Represents the dynamics of a trajectory optimization problem through integrators.

This structure encapsulates the dynamics constraints that enforce consistency between consecutive time steps in the trajectory. It uses integrators to define how the state evolves from one time step to the next and provides automatic differentiation support through Jacobian and Hessian computations.

Fields

• F!::Function: In-place function computing dynamics violations δ = f(zₖ, zₖ₊₁)
• ∂F!::Function: In-place function computing Jacobian of dynamics
• ∂fs::Vector{SparseMatrixCSC}: Cached Jacobian matrices for each time step
• μ∂²F!::Function: In-place function computing Hessian of Lagrangian
• μ∂²fs::Vector{SparseMatrixCSC}: Cached Hessian matrices for each time step
• μ∂²F_structure::SparseMatrixCSC: Sparsity structure of full trajectory Hessian
• dim::Int: Total dimension of dynamics (sum of all integrator state dimensions)

Constructor

TrajectoryDynamics(
    integrators::Vector{<:AbstractIntegrator},
    traj::NamedTrajectory;
    verbose=false
)

Create trajectory dynamics from integrators and a trajectory structure.

Example

G = rand(2, 2)
integrator = BilinearIntegrator(G, traj, :x, :u)
dynamics = TrajectoryDynamics(integrator, traj)

mutable struct DirectTrajOptProblem

A direct trajectory optimization problem containing all information needed for setup and solution.

Fields

• trajectory::NamedTrajectory: The trajectory containing optimization variables and data
• objective::Objective: The objective function to minimize
• dynamics::TrajectoryDynamics: The system dynamics (integrators)
• constraints::Vector{<:AbstractConstraint}: Constraints on the trajectory

Constructors

DirectTrajOptProblem(
    traj::NamedTrajectory,
    obj::Objective,
    integrators::Vector{<:AbstractIntegrator};
    constraints::Vector{<:AbstractConstraint}=AbstractConstraint[]
)

Create a problem from a trajectory, objective, and integrators. Trajectory constraints (initial, final, bounds) are automatically extracted and added to the constraint list.

Example

traj = NamedTrajectory((x = rand(2, 10), u = rand(1, 10)), timestep=:Δt)
obj = QuadraticRegularizer(:u, traj, 1.0)
integrator = BilinearIntegrator(G, traj, :x, :u)
prob = DirectTrajOptProblem(traj, obj, integrator)

get_trajectory_constraints(traj::NamedTrajectory)
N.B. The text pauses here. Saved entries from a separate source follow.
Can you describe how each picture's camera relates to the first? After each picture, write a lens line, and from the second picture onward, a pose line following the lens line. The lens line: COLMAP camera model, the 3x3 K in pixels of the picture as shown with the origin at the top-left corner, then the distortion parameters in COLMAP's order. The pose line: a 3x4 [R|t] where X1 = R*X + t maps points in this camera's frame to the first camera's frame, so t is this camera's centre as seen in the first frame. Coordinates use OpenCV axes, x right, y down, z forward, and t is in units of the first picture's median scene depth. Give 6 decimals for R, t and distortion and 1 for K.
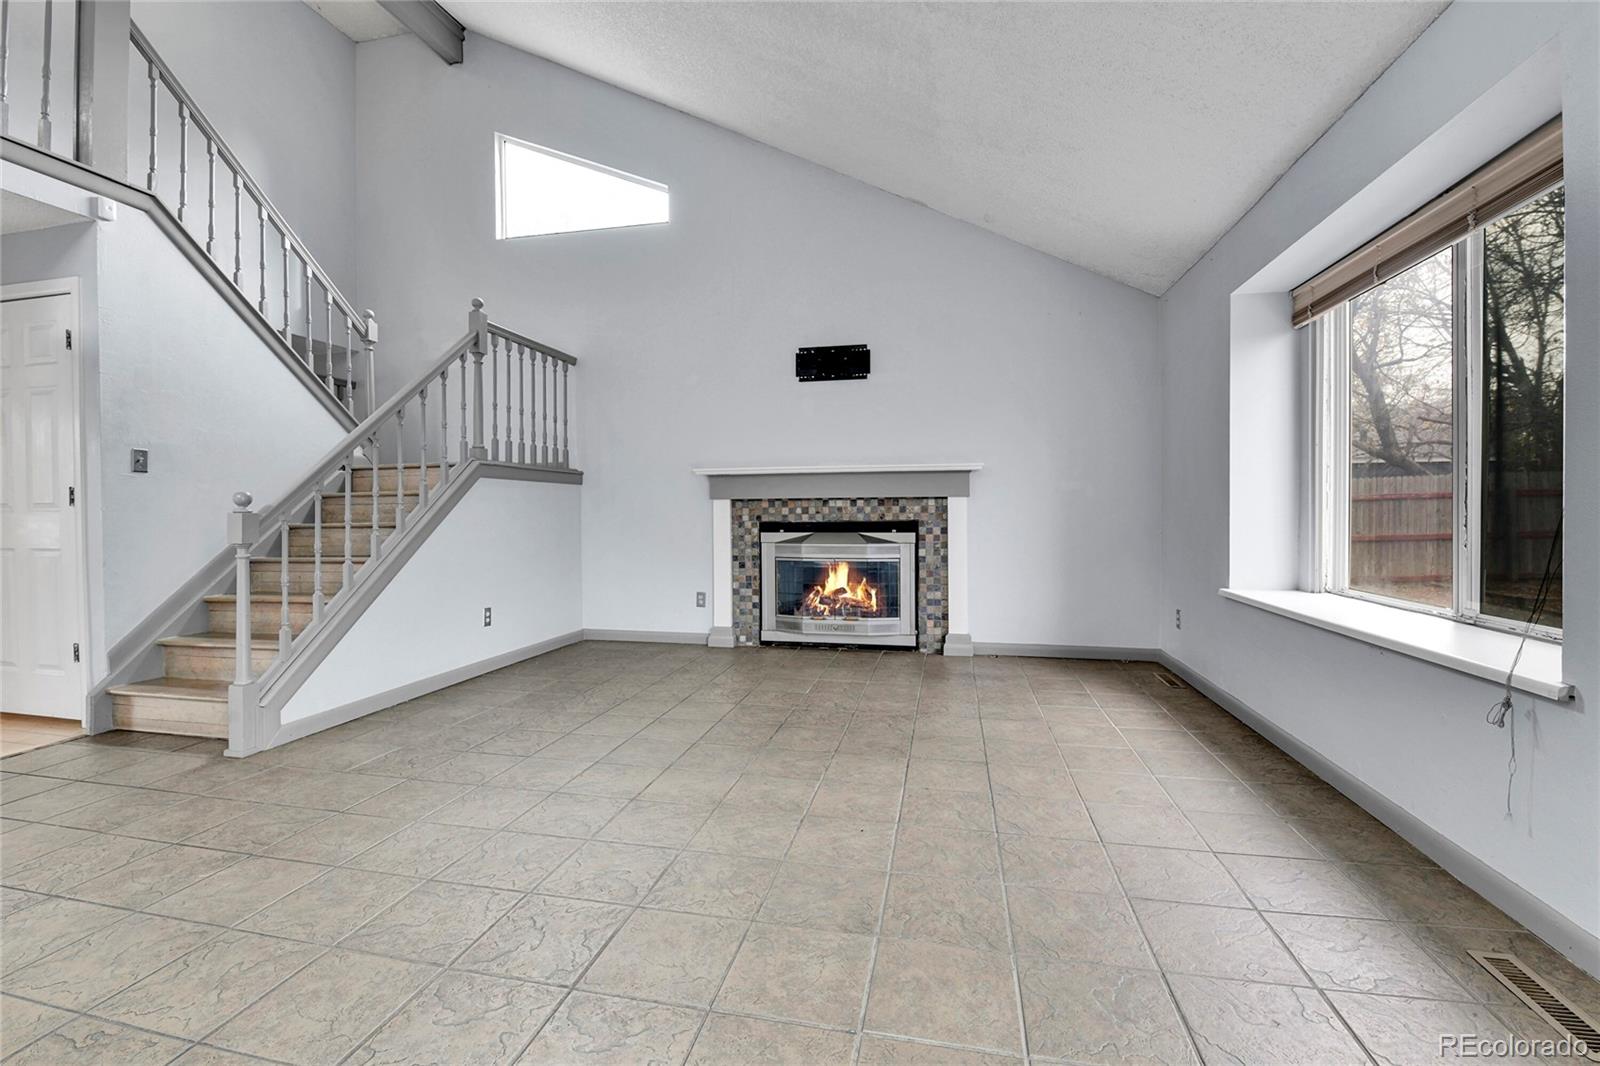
lens RADIAL K [[688.0, 0, 797.5], [0, 688.0, 520.8], [0, 0, 1]] dist [-0.001595, -0.011149]
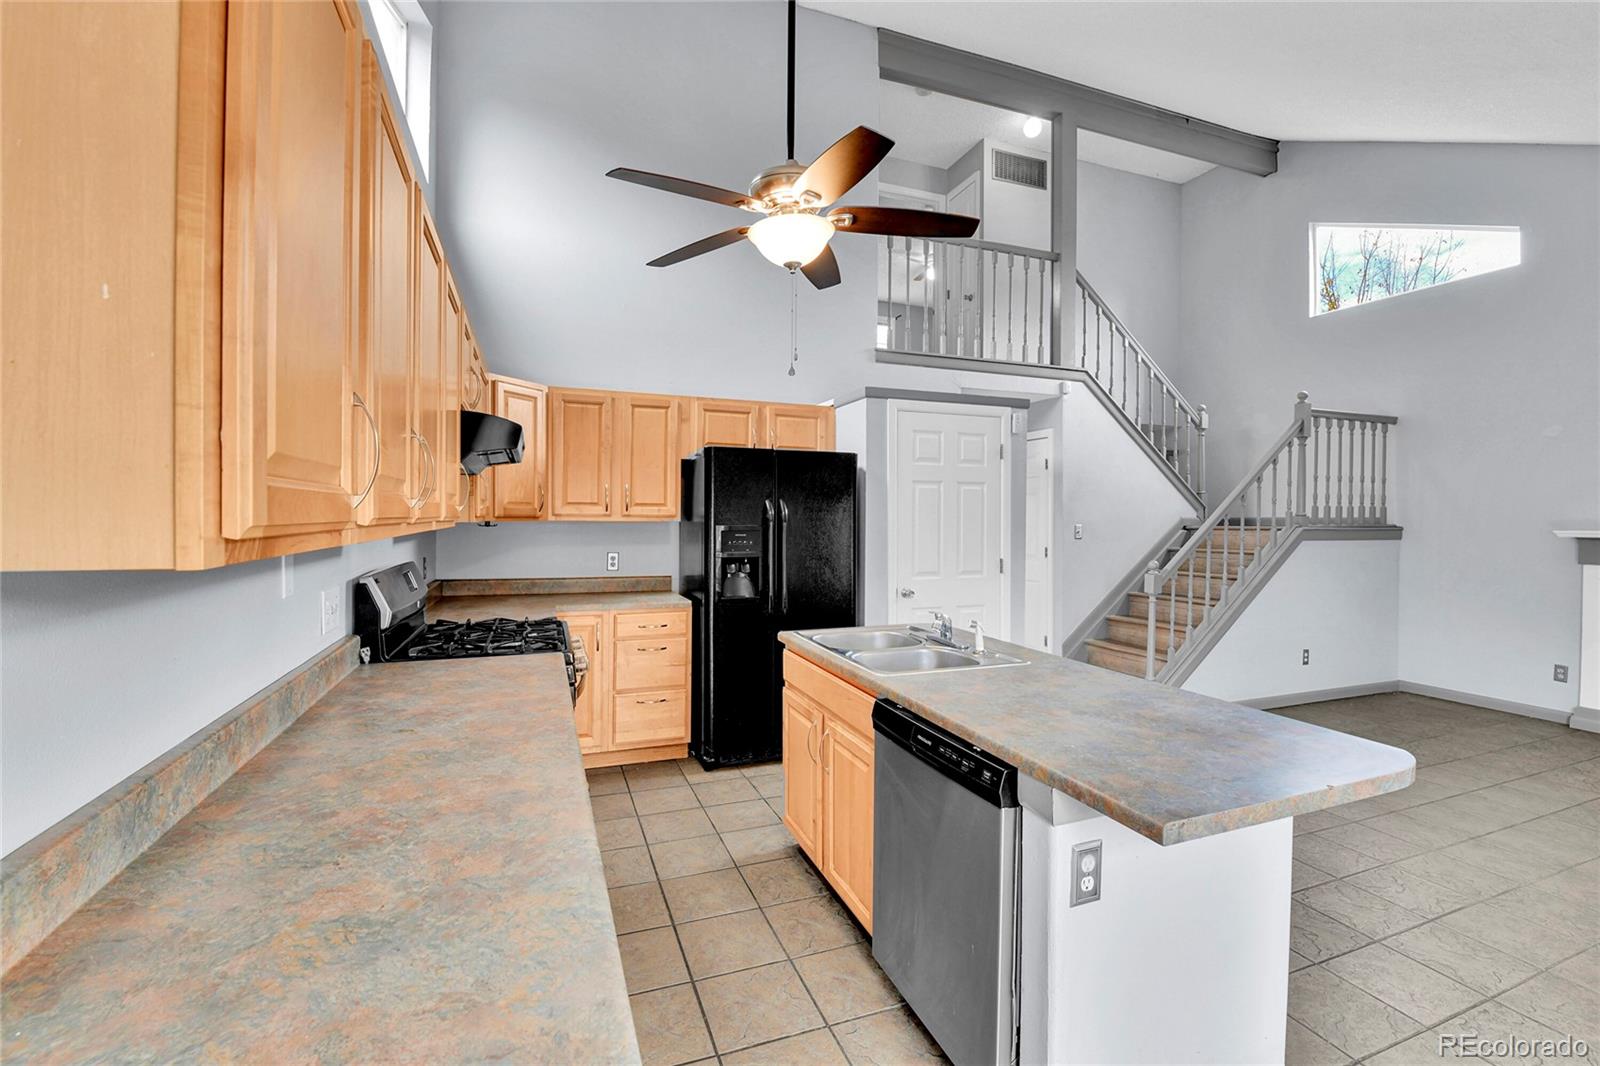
lens RADIAL K [[694.0, 0, 802.0], [0, 694.0, 521.5], [0, 0, 1]] dist [-0.001427, -0.009957]
pose [[0.552091, 0.014996, -0.833649, 0.057462], [-0.020281, 0.999784, 0.004553, -0.075616], [0.833537, 0.014394, 0.552276, -0.360096]]
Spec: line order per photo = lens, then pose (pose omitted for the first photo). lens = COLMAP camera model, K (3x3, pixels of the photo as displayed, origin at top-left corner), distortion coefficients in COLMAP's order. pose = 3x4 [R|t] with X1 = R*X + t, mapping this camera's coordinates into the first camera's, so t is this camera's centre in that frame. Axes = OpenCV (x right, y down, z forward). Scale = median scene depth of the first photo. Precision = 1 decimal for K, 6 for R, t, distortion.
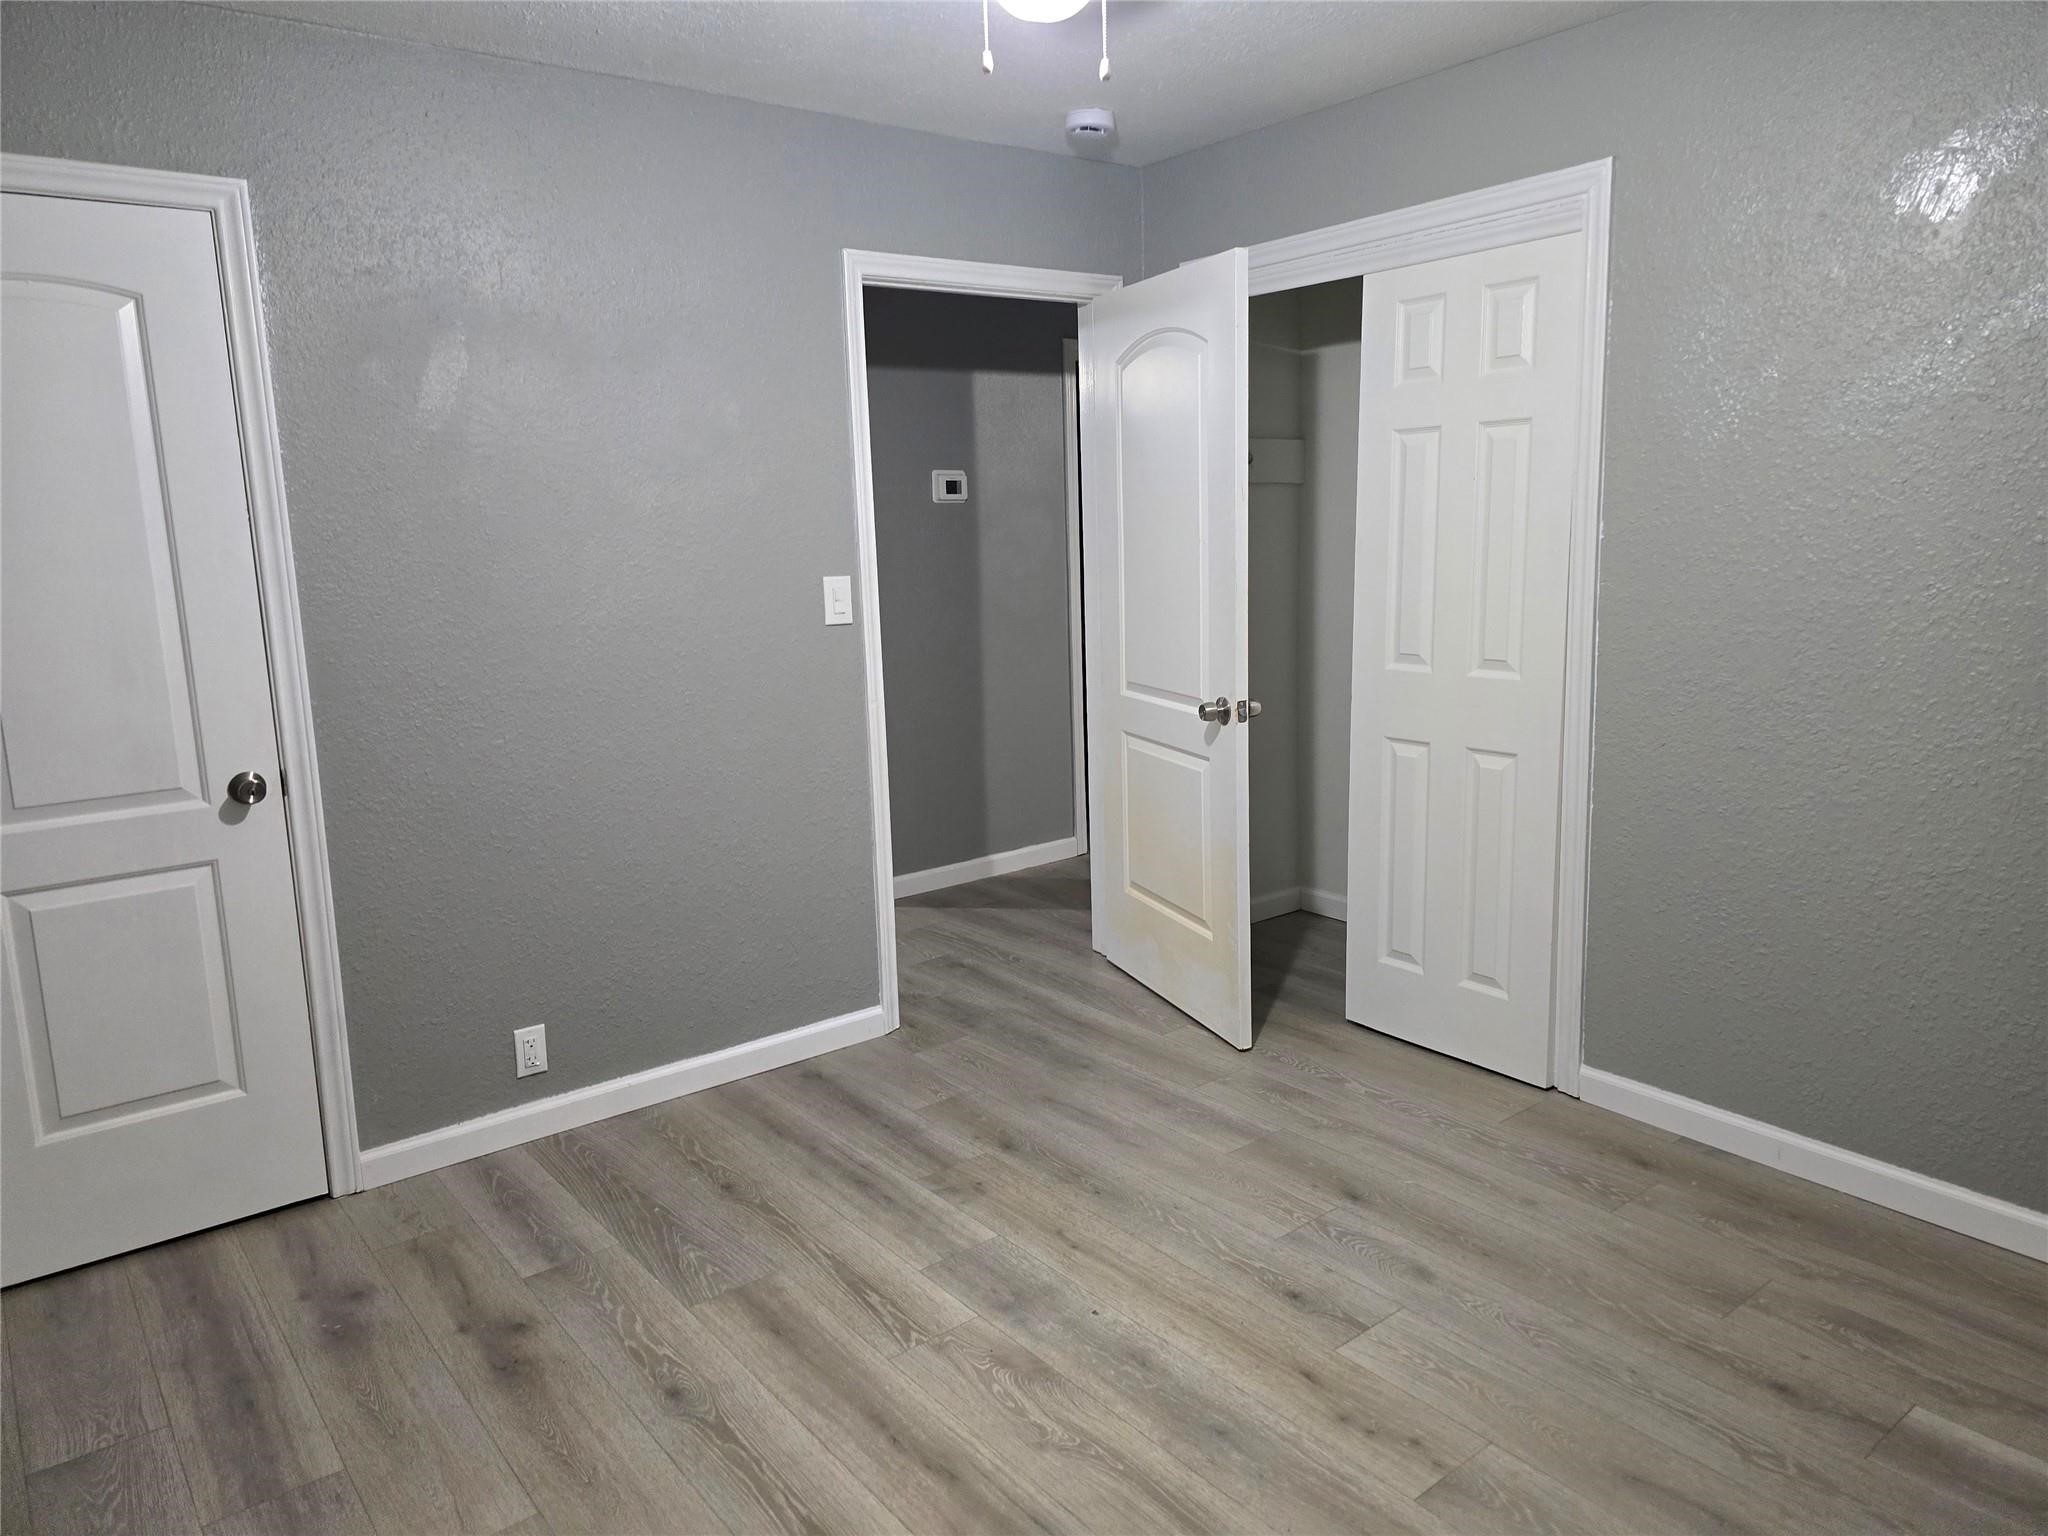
lens RADIAL K [[1375.1, 0, 1027.7], [0, 1375.1, 766.9], [0, 0, 1]] dist [-0.001158, -0.000336]
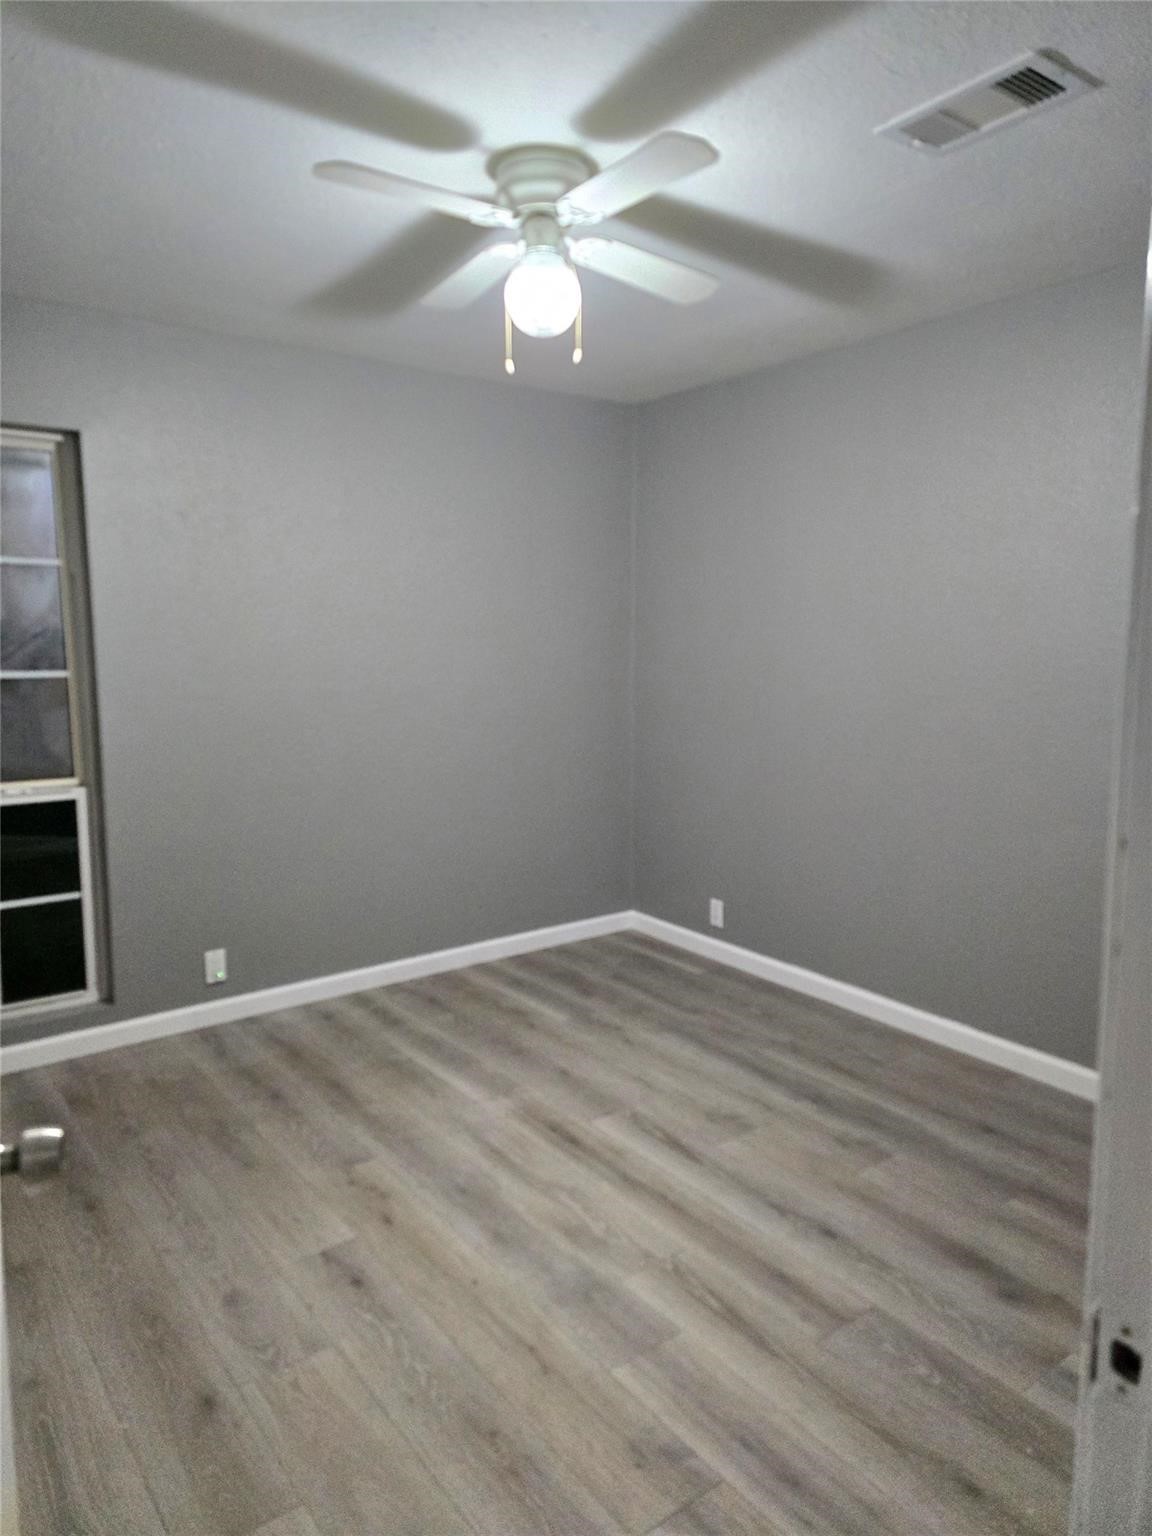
lens RADIAL K [[1031.3, 0, 574.6], [0, 1031.3, 767.2], [0, 0, 1]] dist [-0.001158, -0.000336]
pose [[-0.999477, 0.026538, 0.018490, -0.024154], [0.030805, 0.955280, 0.294095, -0.302853], [-0.009859, 0.294511, -0.955597, 1.731681]]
Extract and create constraints from a NamedTrajectory's initial, final, and bounds specifications.

Arguments

• traj::NamedTrajectory: Trajectory with specified initial conditions, final conditions, and/or bounds

Returns

• Vector{AbstractConstraint}: Vector of constraints including:
  • Initial value equality constraints (from traj.initial)
  • Final value equality constraints (from traj.final)
  • Bounds constraints (from traj.bounds)

Details

The function automatically handles time indices based on which constraints are specified:

• If both initial and final constraints exist for a component, bounds apply to interior points (2:N-1)
• If only initial exists, bounds apply from second point onward (2:N)
• If only final exists, bounds apply up to second-to-last point (1:N-1)
• If neither exist, bounds apply to all time points (1:N)

Solver options for Ipopt

https://coin-or.github.io/Ipopt/OPTIONS.html#OPT_print_options_documentation

solve!(
    prob::DirectTrajOptProblem;
    options::IpoptOptions=IpoptOptions(),
    max_iter::Int=options.max_iter,
    verbose::Bool=true,
    linear_solver::String=options.linear_solver,
    print_level::Int=options.print_level,
    callback=nothing
)

Solve a direct trajectory optimization problem using Ipopt.

Arguments

• prob::DirectTrajOptProblem: The trajectory optimization problem to solve.
• options::IpoptOptions: Ipopt solver options. Default is IpoptOptions().
• max_iter::Int: Maximum number of iterations for the optimization solver.
• verbose::Bool: If true, print solver progress information.
• linear_solver::String: Linear solver to use (e.g., "mumps", "pardiso", "ma27", "ma57", "ma77", "ma86", "ma97").
• print_level::Int: Ipopt print level (0-12). Higher values provide more detailed output.
• callback::Function: Optional callback function to execute during optimization.

Returns

• nothing: The problem's trajectory is updated in place with the optimized solution.

Example

prob = DirectTrajOptProblem(trajectory, objective, dynamics)
solve!(prob; max_iter=100, verbose=true)